X

Paul Allen's Stratolaunch: Grand plan for next-gen space travel

Microsoft co-founder Paul Allen forms Stratolaunch Systems with Burt Rutan. The company plans to build the largest aircraft ever made, and one capable of quick turnarounds on orbital flights.

Daniel Terdiman Former Senior Writer / News
Daniel Terdiman is a senior writer at CNET News covering Twitter, Net culture, and everything in between.
Daniel Terdiman
3 min read
An artist's rendering of the new launch craft and spaceship from Paul Allen and Burt Rutan's new company, Stratolaunch Systems. Stratolaunch Systems

Billionaire Paul Allen today announced his grand ambition for the next generation of manned space travel: the largest aircraft ever built, which would be capable of orbital missions with quick turnarounds, greater safety, and better cost-effectiveness than anything previously launched.

At a press conference this morning in Seattle, Allen--a co-founder of Microsoft--along with Burt Rutan unveiled their new company, Stratolaunch Systems. Allen and Rutan previously collaborated on the creation of SpaceShipOne, which won the Ansari X Prize for being the first privately funded spacecraft to leave the Earth's atmosphere.

Now, Allen and Rutan are at it again, and at their Seattle event, they announced a next-generation mobile launch system that, at a cost that Allen said was "an order of magnitude" higher than SpaceShipOne, could completely shake up the world of manned and cargo spaceflight.

The new launch system has several elements. First, it has a giant carrier aircraft that will be built by Rutan's Scaled Composites. Second, it will have a multistage booster made by Elon Musk's SpaceX. And finally, it will have "a state-of-the-art mating and integration system allowing the carrier aircraft to safely carry a booster weighing up to 490,000 pounds." That element will be manufactured by Dynetics.

In a statement today, the company outlined its plans:

Stratolaunch Systems will bring airport-like operations to the launch of commercial and government payloads and, eventually, human missions. Plans call for a first flight within five years. The air-launch-to-orbit system will mean lower costs, greater safety, and more flexibility and responsiveness than is possible today with ground-based systems. Stratolaunch's quick turnaround between launches will enable new orbital missions as well as break the logjam of missions queued up for launch facilities and a chance at space. Rutan, who has joined Stratolaunch Systems as a board member, said he was thrilled to be back working with Allen. "Paul and I pioneered private space travel with SpaceShipOne, which led to Virgin Galactic's commercial suborbital SpaceShipTwo Program.

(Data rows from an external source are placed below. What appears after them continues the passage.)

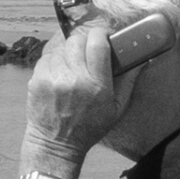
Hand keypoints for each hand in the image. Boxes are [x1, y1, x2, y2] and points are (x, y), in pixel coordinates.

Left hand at [25, 23, 123, 159]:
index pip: (97, 42)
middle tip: (88, 52)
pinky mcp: (37, 79)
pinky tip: (59, 72)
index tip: (103, 38)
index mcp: (96, 83)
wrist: (56, 144)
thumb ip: (129, 82)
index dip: (101, 34)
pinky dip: (54, 60)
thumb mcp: (116, 109)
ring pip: (61, 47)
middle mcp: (74, 77)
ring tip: (73, 65)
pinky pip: (47, 57)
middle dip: (85, 42)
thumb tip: (142, 60)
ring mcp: (53, 77)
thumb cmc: (90, 127)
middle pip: (78, 40)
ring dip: (69, 52)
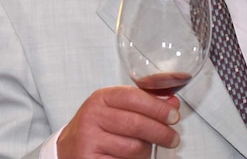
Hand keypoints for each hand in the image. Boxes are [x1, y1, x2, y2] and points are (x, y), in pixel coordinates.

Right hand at [57, 86, 180, 158]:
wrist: (69, 148)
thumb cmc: (99, 127)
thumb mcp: (117, 108)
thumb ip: (145, 103)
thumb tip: (172, 103)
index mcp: (101, 98)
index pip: (135, 97)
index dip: (158, 107)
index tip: (174, 116)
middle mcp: (92, 116)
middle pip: (137, 124)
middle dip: (161, 133)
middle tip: (173, 139)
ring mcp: (88, 140)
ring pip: (133, 147)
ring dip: (147, 150)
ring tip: (147, 149)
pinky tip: (133, 158)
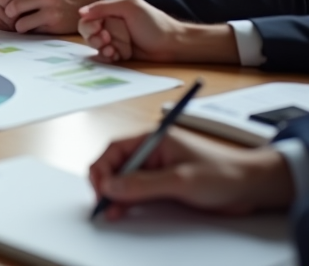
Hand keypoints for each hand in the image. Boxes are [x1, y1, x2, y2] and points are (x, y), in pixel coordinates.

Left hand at [0, 0, 101, 33]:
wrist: (93, 4)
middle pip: (15, 3)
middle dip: (9, 8)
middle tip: (11, 10)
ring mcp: (52, 11)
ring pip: (20, 19)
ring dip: (17, 21)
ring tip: (19, 19)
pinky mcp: (55, 26)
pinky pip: (30, 29)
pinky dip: (27, 29)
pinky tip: (30, 25)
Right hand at [78, 0, 240, 64]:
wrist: (172, 44)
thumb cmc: (154, 23)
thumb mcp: (129, 7)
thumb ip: (104, 7)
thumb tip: (81, 12)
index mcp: (111, 12)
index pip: (87, 19)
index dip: (89, 25)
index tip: (99, 29)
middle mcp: (110, 26)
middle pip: (88, 33)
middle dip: (94, 38)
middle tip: (106, 40)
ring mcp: (114, 40)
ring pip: (95, 46)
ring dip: (102, 49)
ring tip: (114, 50)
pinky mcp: (119, 54)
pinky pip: (105, 57)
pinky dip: (108, 57)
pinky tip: (117, 56)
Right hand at [89, 128, 293, 220]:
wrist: (252, 187)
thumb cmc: (223, 172)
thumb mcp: (180, 179)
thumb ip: (143, 184)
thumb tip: (111, 186)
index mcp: (152, 139)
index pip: (115, 150)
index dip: (102, 169)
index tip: (100, 189)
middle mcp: (151, 152)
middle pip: (116, 166)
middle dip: (106, 184)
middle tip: (103, 204)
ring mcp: (157, 169)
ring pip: (126, 181)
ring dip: (116, 196)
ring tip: (111, 212)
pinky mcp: (163, 185)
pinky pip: (139, 192)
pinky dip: (129, 202)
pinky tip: (123, 210)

The Stratolaunch carrier aircraft will truly be massive. It is expected to have a wingspan of 380 feet--longer than a football field. As Rutan put it during the press conference, "You should never show this airplane, or a model of it, without right next to it, showing a plane that we know how big it is, like a little 747."

A 12,000-foot runway
The carrier aircraft will actually utilize some of Boeing's most famous plane--six 747 engines will power it. But because it will have a takeoff weight of more than 1.2 million pounds, it needs a runway at least 12,000 feet long in order to get off the ground. It's likely, Stratolaunch says, that the aircraft will need to take off from a place like Kennedy Space Center.

But the manufacture of the Stratolaunch system will take place at the Mojave Air and Space Port, in Mojave, Calif. That is where Rutan's Scaled Composites is located, as well as the factory where Richard Branson's Virgin Galactic will be making its SpaceShipTwo rocket and WhiteKnightTwo carrier aircraft.

Stratolaunch said that its new system will be capable of taking passengers into low-Earth orbit, but its initial efforts are expected to be focused on cargo. "Human flights," the company said in its announcement, "will follow after safety, reliability, and operability are demonstrated."

Clearly, though, it will be years before the system takes flight. Stratolauch said that it should be at least five years before the first flight. But then, the project could be capable of powering the dreams of future space enthusiasts.

"We have plenty and many challenges ahead of us," said Allen at the press conference today. "But by the end of the decade...Stratolaunch will be putting spacecraft into orbit [and will] give tomorrow's children something to search for in the night sky."

Update (Tuesday, 11:51 a.m. PT): This story now includes specifications for the Stratolaunch project.